*WHAT TO DO*
Copy out the lines of the data below word for word, starting with the line containing "order: Odonata" and going on through the line containing "common name: Spangled skimmer". Give only those lines.

*Dataset entries*
════════════════
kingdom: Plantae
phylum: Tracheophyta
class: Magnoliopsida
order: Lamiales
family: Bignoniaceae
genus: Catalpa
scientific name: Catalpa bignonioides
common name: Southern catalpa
════════════════
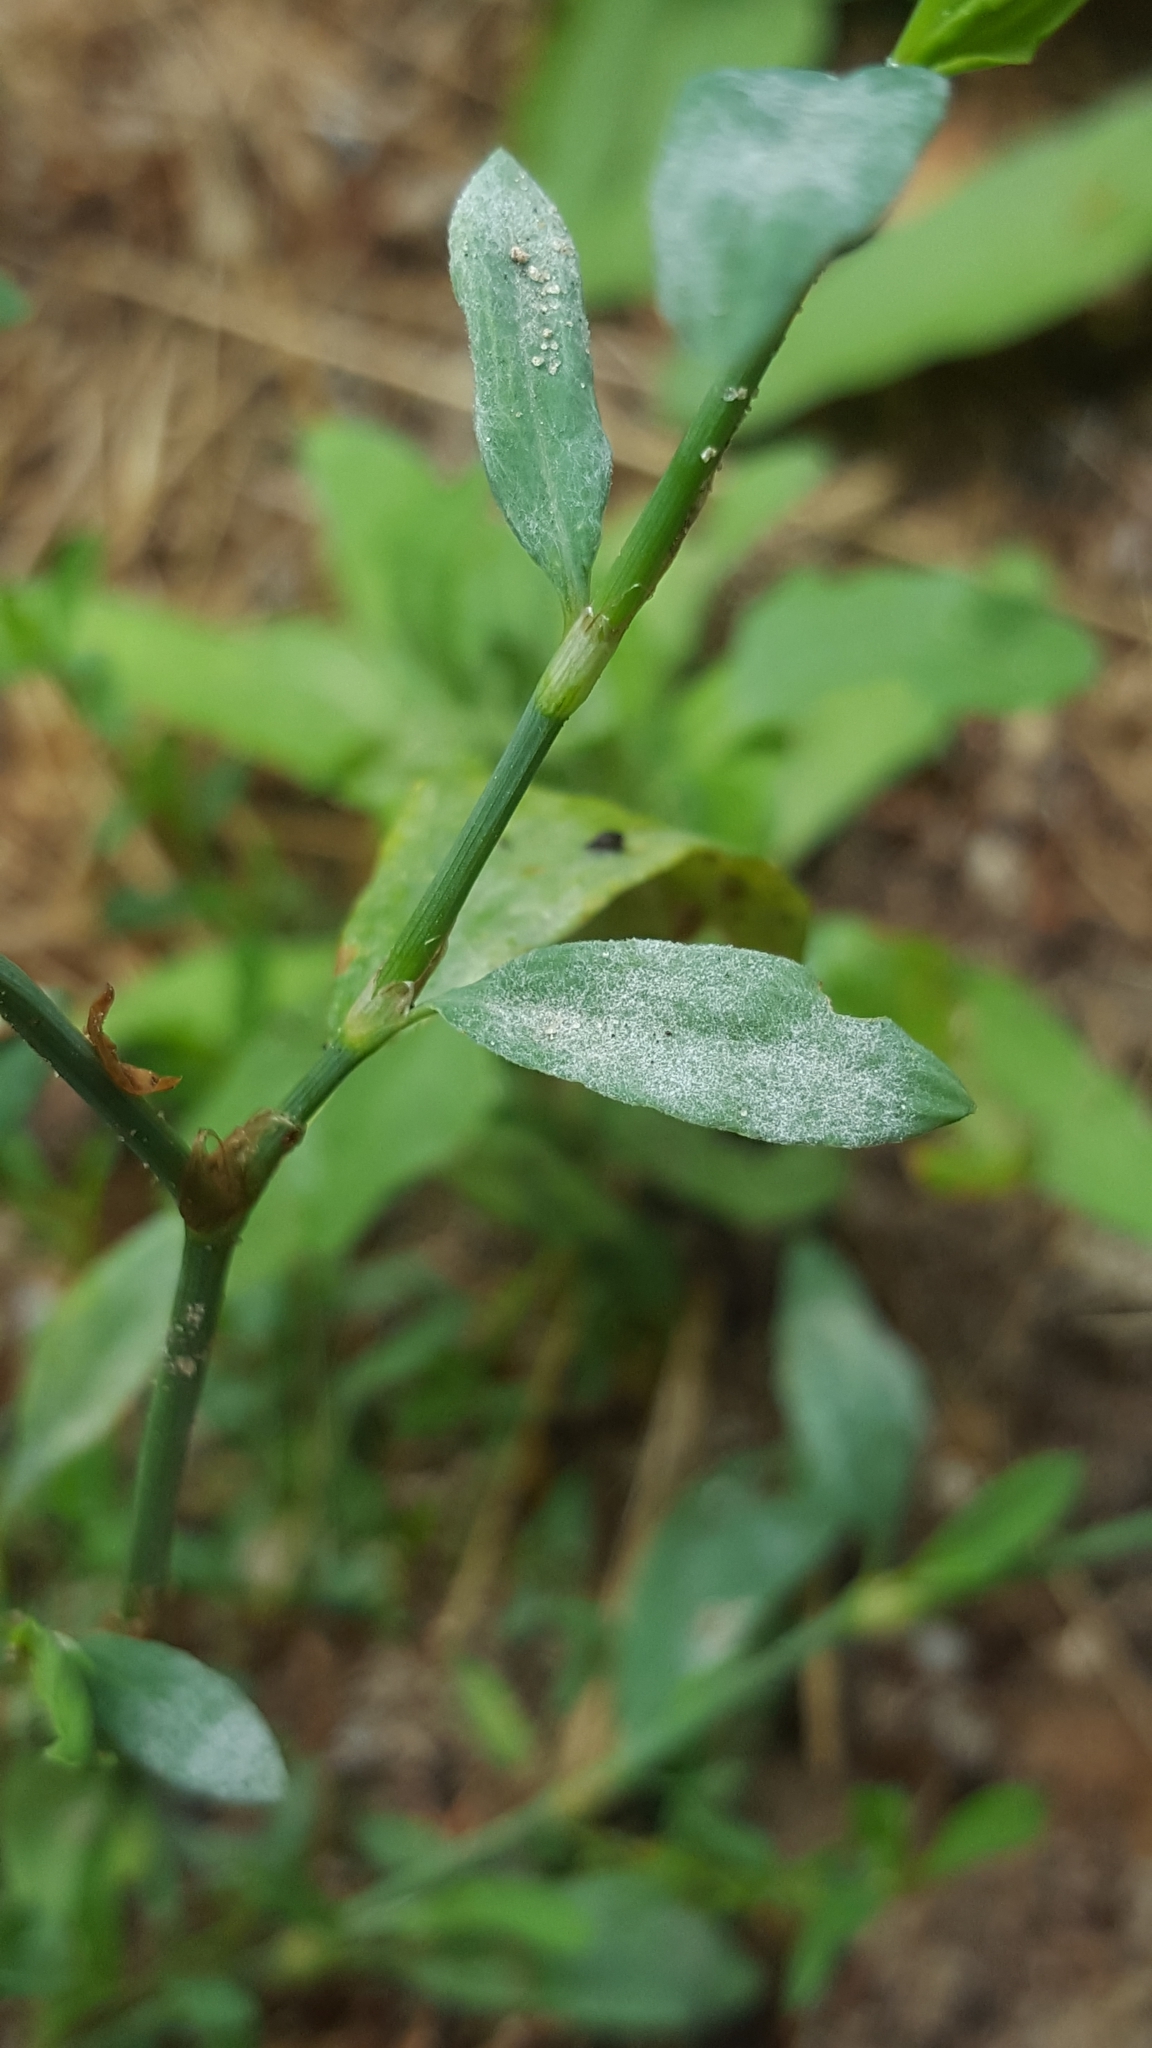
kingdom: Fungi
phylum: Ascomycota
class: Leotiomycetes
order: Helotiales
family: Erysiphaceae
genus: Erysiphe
════════════════
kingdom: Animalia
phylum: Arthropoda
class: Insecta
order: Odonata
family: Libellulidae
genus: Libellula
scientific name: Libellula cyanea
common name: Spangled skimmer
════════════════
*FULL ANSWER*
order: Odonata
family: Libellulidae
genus: Libellula
scientific name: Libellula cyanea
common name: Spangled skimmer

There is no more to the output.